'İt Kanunu' yine askıda!

"Köpek" de, "it" de başından beri kullanılan adlandırmalar. Ama "it" öne geçiyor. Orhun Abideleri'nde var. Sonra "köpek" öncelikli... Sık kullanılır. Tezimde 15. yüzyılın ilk yarısında metinde "it" de geçiyor, "köpek" de. Ama "it" bir yerde. Demek ki, daha az kullanılıyor.

Televizyon öncesi Anadolu'da "it", İstanbul Türkçesinde "Köpek" kullanışı yaygın. Bildiğiniz gibi, 20. yüzyılın başlarında çıkan birçok mevkuteyi (süreli yayanı) yeni harflere aktardık. Baktım, it mi, köpek mi öncelikli... "İt" yok; "köpek" var. "İt" de var ama çok çok az, var sayılmaz. Ziya Gökalp'ın bir yazısında karşıma çıktı. O da alıntıydı.

Deyimlerde, atasözlerinde, itin ve köpeğin yerleri belirgin; değiştirilemez.

Resmî adlandırma da "köpek".

Köpek kanunu önceki gün sabaha karşı çıktı.

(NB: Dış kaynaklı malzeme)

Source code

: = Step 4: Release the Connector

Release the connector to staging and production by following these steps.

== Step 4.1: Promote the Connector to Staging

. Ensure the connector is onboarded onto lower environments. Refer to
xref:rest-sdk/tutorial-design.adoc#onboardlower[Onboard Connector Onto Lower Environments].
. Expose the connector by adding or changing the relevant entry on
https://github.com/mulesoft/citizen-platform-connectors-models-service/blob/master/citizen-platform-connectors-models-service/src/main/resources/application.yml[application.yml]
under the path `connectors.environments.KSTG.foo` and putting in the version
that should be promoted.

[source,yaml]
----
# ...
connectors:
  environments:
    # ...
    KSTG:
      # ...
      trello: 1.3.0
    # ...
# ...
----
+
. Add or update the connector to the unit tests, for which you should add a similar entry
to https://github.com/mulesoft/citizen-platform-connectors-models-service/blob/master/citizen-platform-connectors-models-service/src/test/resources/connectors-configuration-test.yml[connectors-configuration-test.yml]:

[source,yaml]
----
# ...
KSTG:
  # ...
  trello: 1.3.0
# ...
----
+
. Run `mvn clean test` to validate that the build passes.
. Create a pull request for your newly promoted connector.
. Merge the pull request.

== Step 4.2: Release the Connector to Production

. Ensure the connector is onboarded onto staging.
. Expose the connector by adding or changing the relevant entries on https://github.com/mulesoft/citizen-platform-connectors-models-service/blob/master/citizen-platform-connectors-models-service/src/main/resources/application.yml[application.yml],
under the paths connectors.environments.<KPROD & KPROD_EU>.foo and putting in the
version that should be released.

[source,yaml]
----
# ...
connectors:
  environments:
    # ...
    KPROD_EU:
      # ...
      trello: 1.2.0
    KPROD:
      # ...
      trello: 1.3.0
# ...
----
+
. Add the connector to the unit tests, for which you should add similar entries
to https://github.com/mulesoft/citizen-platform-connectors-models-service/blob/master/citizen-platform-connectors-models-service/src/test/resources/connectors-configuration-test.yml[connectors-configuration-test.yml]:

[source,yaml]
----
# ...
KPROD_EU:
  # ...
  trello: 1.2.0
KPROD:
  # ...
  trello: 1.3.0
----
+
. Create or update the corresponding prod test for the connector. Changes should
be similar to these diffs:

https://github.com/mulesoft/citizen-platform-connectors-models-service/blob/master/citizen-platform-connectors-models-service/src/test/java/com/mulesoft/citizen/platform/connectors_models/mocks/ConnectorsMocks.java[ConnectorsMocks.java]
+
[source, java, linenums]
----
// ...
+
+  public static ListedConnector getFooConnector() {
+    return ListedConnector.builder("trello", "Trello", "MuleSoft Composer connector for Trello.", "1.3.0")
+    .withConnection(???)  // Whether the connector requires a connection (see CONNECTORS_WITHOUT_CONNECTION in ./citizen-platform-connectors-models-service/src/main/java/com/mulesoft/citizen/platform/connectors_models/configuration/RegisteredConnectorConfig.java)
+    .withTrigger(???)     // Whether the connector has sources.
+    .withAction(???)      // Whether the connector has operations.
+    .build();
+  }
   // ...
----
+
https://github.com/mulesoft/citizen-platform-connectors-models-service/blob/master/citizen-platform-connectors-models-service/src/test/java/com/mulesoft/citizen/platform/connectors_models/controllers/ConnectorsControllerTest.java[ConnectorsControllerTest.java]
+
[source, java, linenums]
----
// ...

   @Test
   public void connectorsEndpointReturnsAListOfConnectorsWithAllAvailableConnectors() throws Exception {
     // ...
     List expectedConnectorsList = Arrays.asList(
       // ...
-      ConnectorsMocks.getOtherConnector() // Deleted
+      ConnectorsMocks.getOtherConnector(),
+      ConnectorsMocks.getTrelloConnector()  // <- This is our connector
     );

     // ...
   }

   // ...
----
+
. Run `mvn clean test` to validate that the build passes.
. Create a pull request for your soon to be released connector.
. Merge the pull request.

Neye yaracak Hiçbir şeye...

Daha önce de kanun çıktı. Kısırlaştırma esastı. Kim ilgilendi

Önce ilgilen. Netice alıp almadığını bir gör. Kafaya öldürmeye takmışlar. Birileri Abdullah Cevdet'i, Dr. Cemil Topuzlu'yu ve hatta Mustafa Kemal dönemindeki köpek itlaflarını hatırlatmış olmalılar ki, "öldürme" ana fikriyle yeni kanun teklifi getirdiler.

Şunu notu eklemeliyim:

Abdullah Cevdet (1869-1932) Saray erkânının hiç hoşlanmayacağı bir isim. Cumhuriyet öncesi bütünüyle Batılaşmayı savunuyordu. Şu sözler ondan sâdır: "Avrupa bizim hocamızdır. Avrupa'ya muhabbet etmek ilm ü terakkiye, maddî ve manevî kuvvete muhabbet etmektir Avrupa'nın çalışkan ve şükür-güzâr bir şakirdi olmalıyız Bir ikinci medeniyet yoktur. Medeniyet, Avrupa medeniyetidir. Bunu gülüyle, dikeniyle isticnas etmeye benzemeye mecburuz."

Dr. Abdullah Cevdet için din iman hak getire desem, yeridir! O Batılılaşma için köpek katlına kendi fikrince "fetva" verir; köpeğin bütün dinlerin nazarında pis olduğundan, İslâmın dört büyük mezhep imamının köpeği murdar saydığından bahseder.

(1909'da Kahire'de sürgündeyken yazdığı "İstanbul'da Köpekler" risalesinde, medeniyet ve hayvanlar arsında bağlantıyı kendi anlayışına göre açıklar.)

Saray erkânına bir hatırlatma daha: II. Mahmut zamanında sokak köpekleri bir İngiliz vatandaşını parçalıyor. İngilizlerle kriz çıkıyor. II. Mahmut İstanbul'da köpekleri toplatıyor, kayıklarla bir adaya götürüp bıraktırıyor. Bu defa halk öfkelerini Saray'a aksettiriyor. Neredeyse isyan çıkacak. Bildiğiniz gibi, II. Mahmut, yenilikçi. Avrupa'yı örnek alıyor. Halk bunu anlamaya çalışmakla beraber, alışkanlıkları olmayan yeniliklere karşı bigâne ve kızgınlar. Bir de köpeklerin sürgünü çıkınca kızgınlık katlanıyor. II. Mahmut halkı yatıştırmak için köpekleri adadan toplatıp yine İstanbul sokaklarına salıyor.

Abdülaziz zamanında da böyle hâdiseyle karşılaşılıyor.